DYFED Shire Horse Farm is unbridled in its delight after its five-year-old shire horse, Ed, has been chosen to hoof it to the Queen's Household Cavalry.

Ed was bought on impulse at a Staffordshire auction in September 2015 when only a yearling and it soon became obvious that he displayed an excellent attitude towards learning.

By the age of three was fully broken into both riding and also driving and by age four was trained to work horse drawn farm machinery.

Last summer, when only four years old Ed was used to transport HRH The Duchess of Cornwall in a horse drawn cart during a Royal visit to the farm in Eglwyswrw.

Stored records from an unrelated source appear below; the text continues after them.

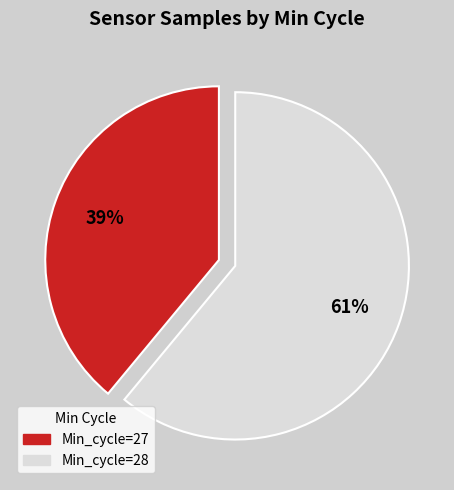

To the nearest percent, what is the difference between the largest and smallest slice percentages?

22%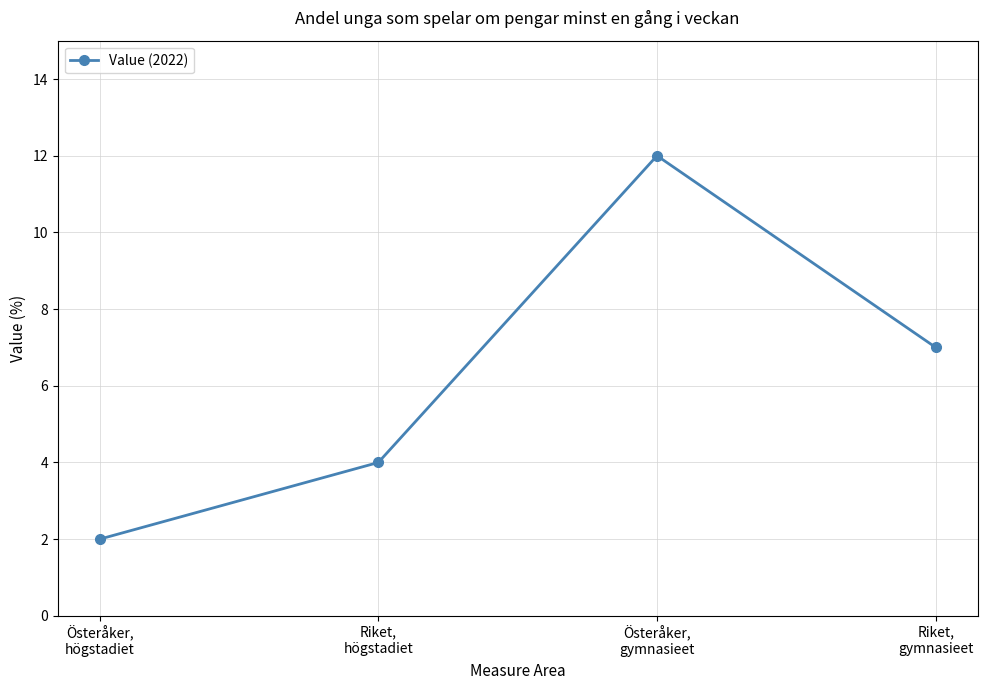

Reading left to right, what are all the values shown in this chart?

Österåker,
högstadiet=2	Riket,
högstadiet=4	Österåker,
gymnasieet=12	Riket,
gymnasieet=7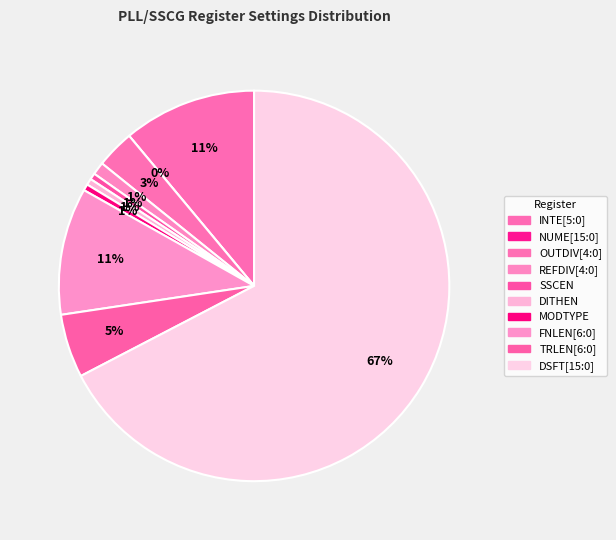

To the nearest percent, what is the difference between the DSFT[15:0] and INTE[5:0] slice percentages?

56%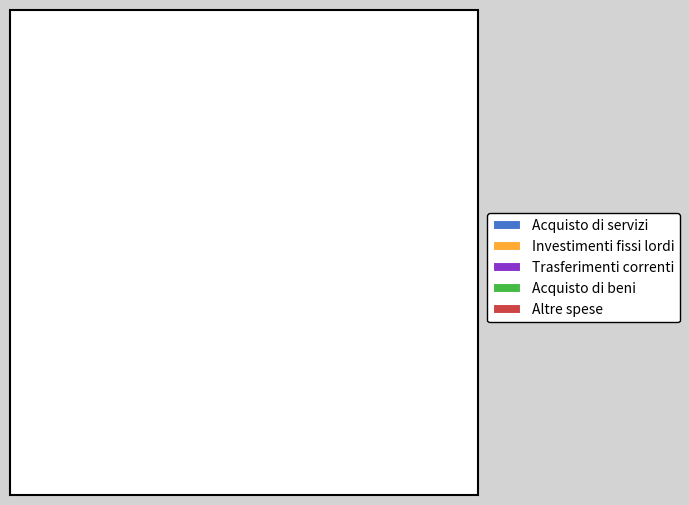

To the nearest percent, what percentage of the pie is Altre spese?

4%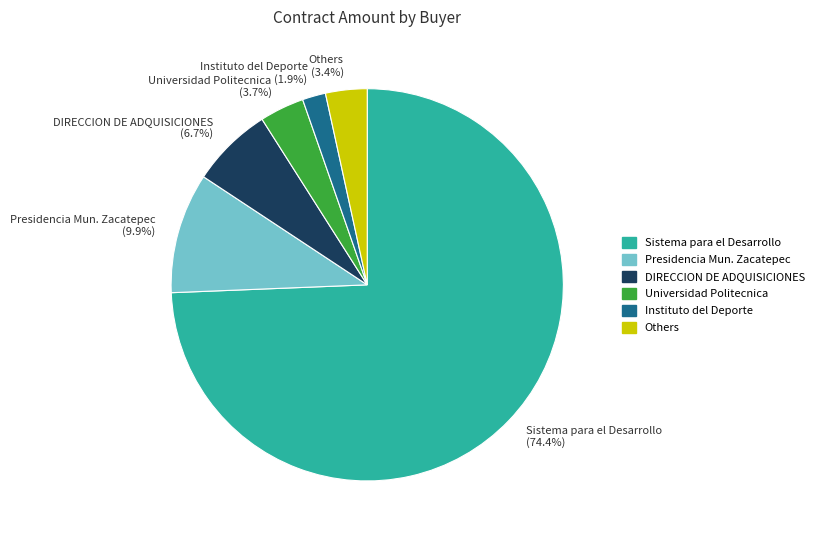

Which has a higher value, Presidencia Mun. Zacatepec (9.9%) or DIRECCION DE ADQUISICIONES (6.7%)?

Presidencia Mun. Zacatepec (9.9%)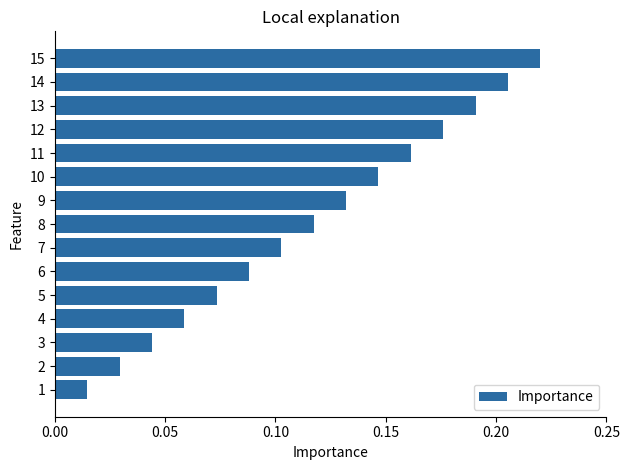

What is the sum of all values?

1.8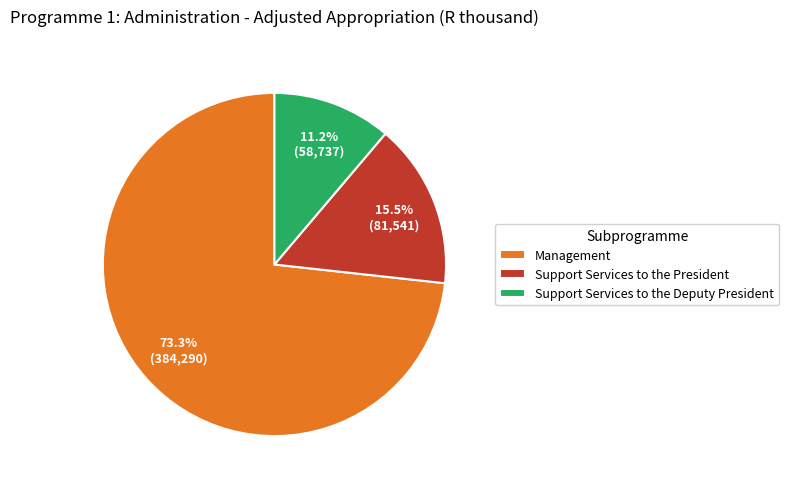

Rank the categories by value from lowest to highest.

Support Services to the Deputy President, Support Services to the President, Management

He has now been chosen to follow in the hoof prints of the farm's Celt Mercury Drumhorse into Royal service and will be the newest member of the Household Cavalry.

Mercury joined the Cavalry back in 2008 and has since participated in eight Trooping the Colours as well as other state events and the world-famous musical ride of the Household Cavalry.

Mercury, still known by his farm name of Celt when not on official duty, is believed to be the youngest Shire to participate in Trooping the Colour and is known for his ability to understand commands in both Welsh and English.

In 2017 Celt's brother called JR was flown to Oman to be trained in the same role for the Cavalry of the Sultanate of Oman.

"Those who will have met our five-year-old Ed since we bought him as a yearling in 2016 will know that he is the most calm, laid back and relaxed of the gentle giant breed," said the farm's owner Huw Murphy. "We know that he will go on to do great things in London.

"Dyfed Shires have a proud history of breeding and working this magnificent but now rare breed of horse and also, over the past decade, supplying them to prestigious organisations for ceremonial roles.

"The Shire is a rare breed of native British animal with numbers now less than the Panda; today they number only a few thousand.

"The work by Dyfed Shires and other breeders to preserve this magnificent animal is critical to prevent their extinction and their use for prestigious ceremonial roles is vital in profiling the breed and its beauty while giving the public the opportunity to appreciate the vital role performed by Shires in years gone by."